- WORK INSTRUCTION
Would you retype the listing below word for word, without any of its pictures?

- EXERCISE DATA
^^^^^^^^

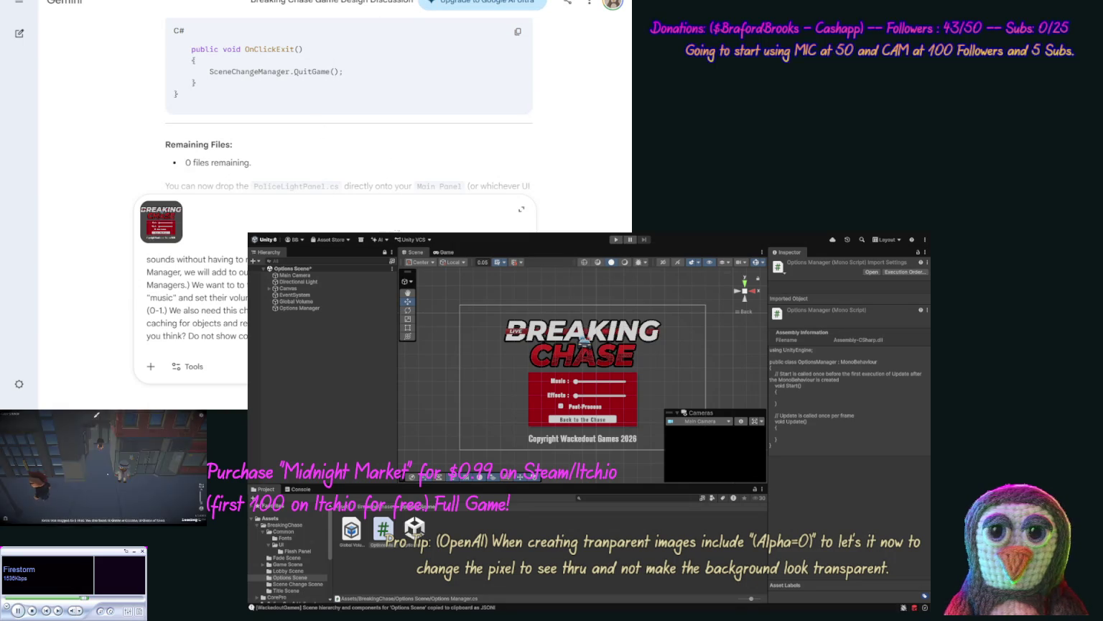
{"action": "key", "text": "Return"}
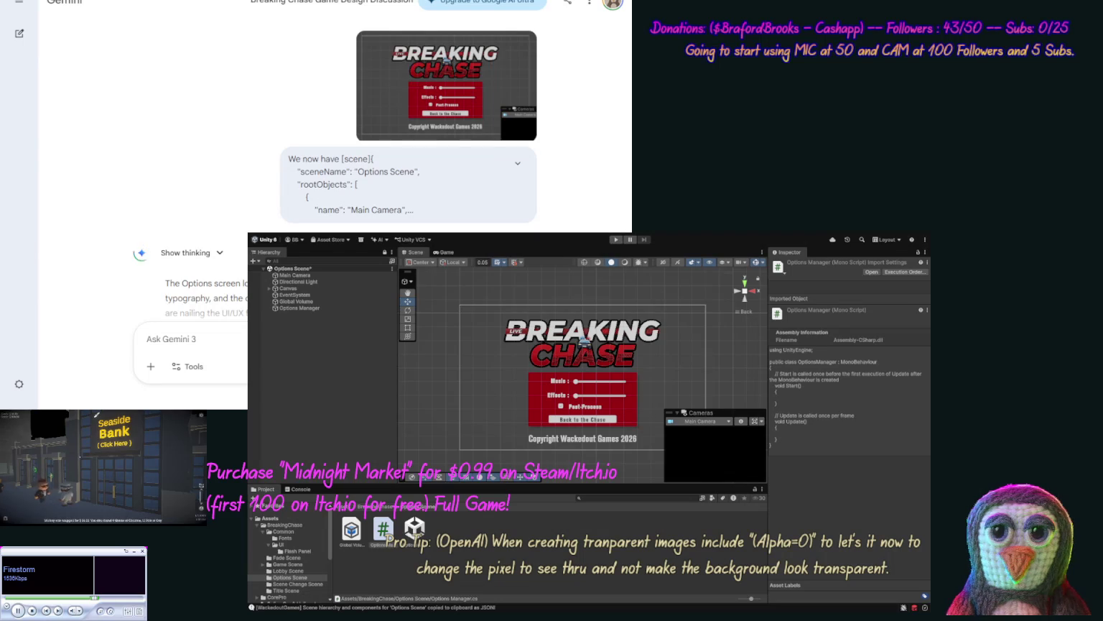
Step: Scroll down through Gemini's reply to its Audio Mixer volume recommendation and Global Volume weight toggle
{"action": "scroll", "coordinate": [96, 187], "scroll_direction": "down", "scroll_amount": 3}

^^^^^^^^

- TASK ANSWER
{"action": "key", "text": "Return"}
Step: Scroll down through Gemini's reply to its Audio Mixer volume recommendation and Global Volume weight toggle
{"action": "scroll", "coordinate": [96, 187], "scroll_direction": "down", "scroll_amount": 3}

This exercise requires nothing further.